### Document text
____

Re the recent letters about ice cream van tunes. I recently heard one playing the theme tune to the film "The Good, The Bad and The Ugly". Clearly the van with no name.

So you allowed only an hour to do the caption competition? I would have appreciated a phonecall.
Martin Ruck,
Oxford, UK

Some amusing captions, but how did they get the mealworms in the egg??
Sue Lee,
Twickenham, UK

Is everyone else just clock-watching this afternoon, desperately waiting for 5 o'clock to arrive so that we can leave the hellish nightmare that is "work" for four days.....or is it just me?
Mike Henry,
Reading, UK

Not sure if it's worth me writing in as it's a Thursday but Janice from Coronation Street was singing the praises of porridge on This Morning this morning. Or yesterday morning depending on whether PM breaks tradition and actually publishes letters today.

____

### Page-level text extractions
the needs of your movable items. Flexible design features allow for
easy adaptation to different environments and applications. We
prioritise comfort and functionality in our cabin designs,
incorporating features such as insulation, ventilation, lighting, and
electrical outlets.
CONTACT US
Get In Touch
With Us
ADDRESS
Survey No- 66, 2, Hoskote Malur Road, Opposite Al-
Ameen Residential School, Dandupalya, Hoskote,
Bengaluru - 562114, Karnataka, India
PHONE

____

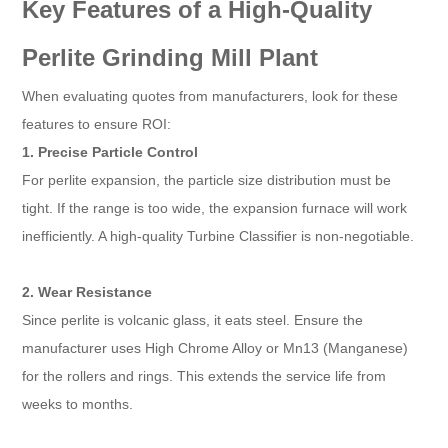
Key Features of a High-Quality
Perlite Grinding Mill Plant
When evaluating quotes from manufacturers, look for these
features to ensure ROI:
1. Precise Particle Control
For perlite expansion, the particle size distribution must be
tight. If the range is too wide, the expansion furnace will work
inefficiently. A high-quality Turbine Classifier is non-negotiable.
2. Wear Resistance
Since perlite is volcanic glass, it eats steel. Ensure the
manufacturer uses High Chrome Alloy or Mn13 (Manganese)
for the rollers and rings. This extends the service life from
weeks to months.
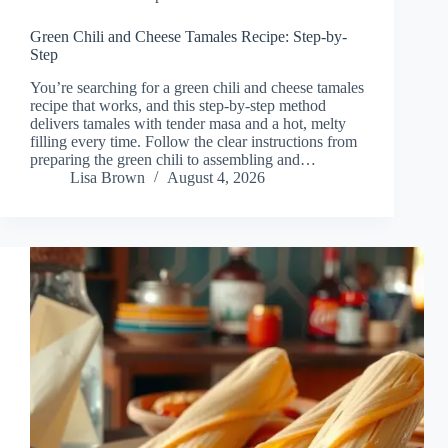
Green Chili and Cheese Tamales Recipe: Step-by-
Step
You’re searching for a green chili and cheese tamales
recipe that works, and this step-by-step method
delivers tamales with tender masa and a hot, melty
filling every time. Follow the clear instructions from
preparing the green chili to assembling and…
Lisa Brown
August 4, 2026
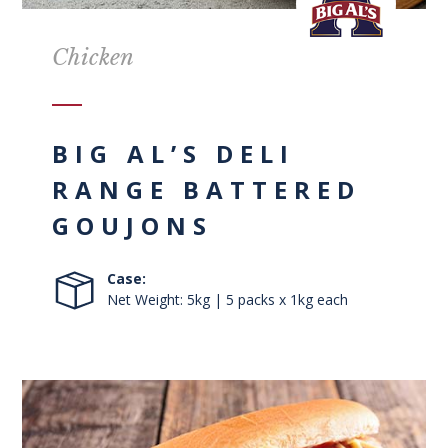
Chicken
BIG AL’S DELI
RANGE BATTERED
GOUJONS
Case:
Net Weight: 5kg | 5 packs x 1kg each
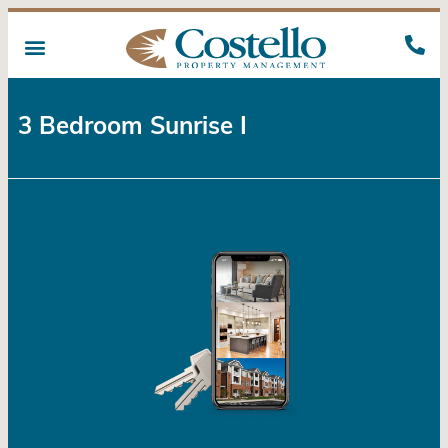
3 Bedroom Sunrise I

____

### Tasks to carry out
1. List the names of the people who signed the readers' letters.
2. Translate this sentence from the readers' letters into Spanish: "So you allowed only an hour to do the caption competition?"
3. Continue the readers' letters from the point where they end.

### Per-task answers
1.
Martin Ruck
Sue Lee
Mike Henry

2. ¿Así que solo concedieron una hora para participar en el concurso de pies de foto?

3.
To those who need to know the size of the Dome, the O2 website informs us that should it ever be turned upside down, Niagara Falls would take about 15 minutes to fill it, it would take 3.8 billion pints of beer or 1100 Olympic-sized swimming pools; it equals thirteen Albert Halls, 10 St Paul's Cathedrals, two old Wembley Stadiums; 18,000 double-decker buses could fit into it; it's as high as Nelson's Column and could accommodate the Eiffel Tower lying on its side.

This new law they've got that prevents us from celebrating/glorifying terroism. What happens on 5 November?

Am I the only one to be amused by the article Mouse sheds light on regeneration which quotes Professor Ellen Heber-Katz?
Maidenhead, UK

I'd like to read the first ever Magazine Monitor. Please provide a link. Thank You.
London, UK

Monitor writes: It's here, and dates from August 2004. How times have changed.

Re Unplugged Generation, 11 April. Why would I WANT to rewire a plug? What makes you think I would UNwire it in the first place? Aren't they all moulded and impossible to get to anyway? (I'm 33, never wired a plug in my life, don't know how to reboot windows, can't understand the instructions for plat pack and don't care that much either.)

Monitor says: Can't we just all concentrate on what we have in common? Persiflage, that would be. And work-avoidance.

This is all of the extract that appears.